Por cuestión social entiende la «Kölnische Zeitung» la siguiente: ¿Cómo ayudar a la pequeña burguesía, a los campesinos y al proletariado?

Y ahora, cuando en las elecciones primarias la pequeña burguesía, los campesinos y los proletarios se han emancipado de la gran burguesía, de la alta nobleza y de la alta burocracia, ahora exclama la «Kölnische Zeitung»: «¡La cuestión política se disuelve en la social!»

¡Hermoso consuelo para la «Kölnische»! Es decir, que los obreros, los campesinos y los pequeños burgueses hayan batido del campo con mayorías aplastantes a los candidatos de la gran burguesía y de los demás bien reputados constitucionales de la «Kölnische Zeitung», ¡no es una derrota de los «constitucionales», sino simplemente una victoria de la «cuestión social»! Que los constitucionales hayan sido derrotados no prueba que los demócratas hayan vencido, sino que la política ha quedado fuera de juego frente a las cuestiones materiales.

¡Profunda y meditada seriedad del publicista vecino! Esos pequeños burgueses, que se hallan al borde de la ruina, ¿acaso se entusiasman por la constitución otorgada? Esos campesinos, aplastados aquí por las hipotecas y la usura, allá por las cargas feudales, ¿están entusiasmados por los barones financieros y feudales, sus propios opresores, para cuyo beneficio y provecho se ha inventado precisamente la constitución otorgada? Y, para colmo, esos proletarios, que languidecen al mismo tiempo bajo el furor reglamentario de nuestros burócratas y bajo la sed de ganancia de nuestra burguesía, ¿tienen algún motivo para alegrarse de que la constitución otorgada anude un nuevo lazo en torno a estas dos clases de explotadores del pueblo?

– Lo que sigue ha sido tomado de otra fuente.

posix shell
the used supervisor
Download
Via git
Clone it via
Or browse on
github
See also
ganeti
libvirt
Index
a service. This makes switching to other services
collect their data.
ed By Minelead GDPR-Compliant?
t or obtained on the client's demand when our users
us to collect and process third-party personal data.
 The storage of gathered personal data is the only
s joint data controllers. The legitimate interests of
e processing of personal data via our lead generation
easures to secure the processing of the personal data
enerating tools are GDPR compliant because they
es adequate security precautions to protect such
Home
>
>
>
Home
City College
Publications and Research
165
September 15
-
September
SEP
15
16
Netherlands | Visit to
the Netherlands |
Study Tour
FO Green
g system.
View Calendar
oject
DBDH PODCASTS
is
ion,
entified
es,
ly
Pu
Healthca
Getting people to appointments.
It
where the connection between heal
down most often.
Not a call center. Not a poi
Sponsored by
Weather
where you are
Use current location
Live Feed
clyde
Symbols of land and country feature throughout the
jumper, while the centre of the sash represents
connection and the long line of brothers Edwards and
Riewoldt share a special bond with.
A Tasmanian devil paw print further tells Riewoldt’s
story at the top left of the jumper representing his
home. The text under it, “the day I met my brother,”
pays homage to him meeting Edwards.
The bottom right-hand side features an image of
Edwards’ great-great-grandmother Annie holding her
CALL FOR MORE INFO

¿No tienen ante todo estas tres clases interés en la supresión de la primera cámara, que no las representa a ellas, sino a sus adversarios y opresores directos?

¡En efecto, la «Kölnische Zeitung» tiene razón: la cuestión social devora la política, las clases recién entradas en el movimiento político votarán, en interés de la «cuestión social», contra su propio interés político y en favor de la constitución otorgada!

¿Pueden los pequeños burgueses y campesinos, y con mayor razón los proletarios, encontrar una forma de Estado mejor para la representación de sus intereses que la república democrática? ¿No son precisamente estas clases las más radicales, las más democráticas de toda la sociedad? ¿No es el proletariado precisamente la clase específicamente roja? — ¡Da igual!, exclama la «Kölnische», la cuestión social devora la política.

La victoria de la cuestión social es, según la «Kölnische», al mismo tiempo la victoria de la constitución otorgada.

Pero la «cuestión social» de la «Kölnische Zeitung» tiene también un carácter muy especial. Léase el informe de la «Kölnische Zeitung» sobre las elecciones a la primera cámara y su «feliz desenlace», que consiste en que el Sr. Joseph DuMont ha resultado elector de primer grado. La verdadera cuestión social de la «Kölnische Zeitung» ha quedado, por cierto, resuelta con ello, y frente a ella desaparecen todas las «cuestiones sociales» subordinadas que pudieran haber surgido con ocasión de las elecciones a la plebeya segunda cámara.

¡Ojalá la tormenta de la «cuestión política» de alcance histórico universal, que en este momento se alza amenazadora en París, no quiebre sin piedad la delicada «cuestión social» de la «Kölnische Zeitung»!